→ What is expected: What you return must match the listing below exactly, minus any pictures.

→ Provided data:
....................

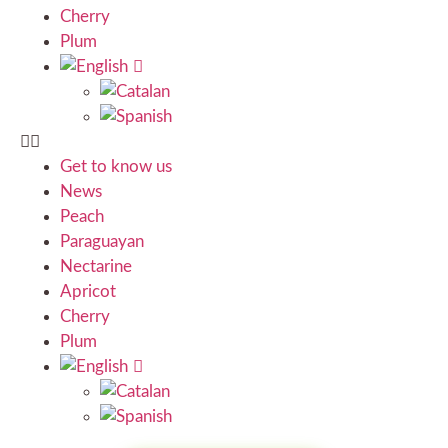
Cherry
Plum
Get to know us
News
Peach
Paraguayan
Nectarine
Apricot
Cherry
Plum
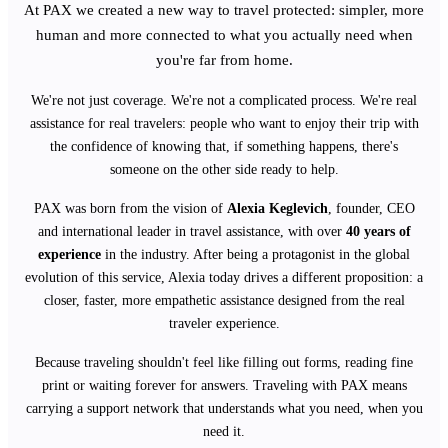
At PAX we created a new way to travel protected: simpler, more
human and more connected to what you actually need when
you're far from home.
We're not just coverage. We're not a complicated process. We're real
assistance for real travelers: people who want to enjoy their trip with
the confidence of knowing that, if something happens, there's
someone on the other side ready to help.
PAX was born from the vision of
Alexia Keglevich
, founder, CEO
and international leader in travel assistance, with over
40 years of
experience
in the industry. After being a protagonist in the global
evolution of this service, Alexia today drives a different proposition: a
closer, faster, more empathetic assistance designed from the real
traveler experience.
Because traveling shouldn't feel like filling out forms, reading fine
print or waiting forever for answers. Traveling with PAX means
carrying a support network that understands what you need, when you
need it.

....................

→ Result for this task:
Cherry
Plum
Get to know us
News
Peach
Paraguayan
Nectarine
Apricot
Cherry
Plum
At PAX we created a new way to travel protected: simpler, more
human and more connected to what you actually need when
you're far from home.
We're not just coverage. We're not a complicated process. We're real
assistance for real travelers: people who want to enjoy their trip with
the confidence of knowing that, if something happens, there's
someone on the other side ready to help.
PAX was born from the vision of
Alexia Keglevich
, founder, CEO
and international leader in travel assistance, with over
40 years of
experience
in the industry. After being a protagonist in the global
evolution of this service, Alexia today drives a different proposition: a
closer, faster, more empathetic assistance designed from the real
traveler experience.
Because traveling shouldn't feel like filling out forms, reading fine
print or waiting forever for answers. Traveling with PAX means
carrying a support network that understands what you need, when you
need it.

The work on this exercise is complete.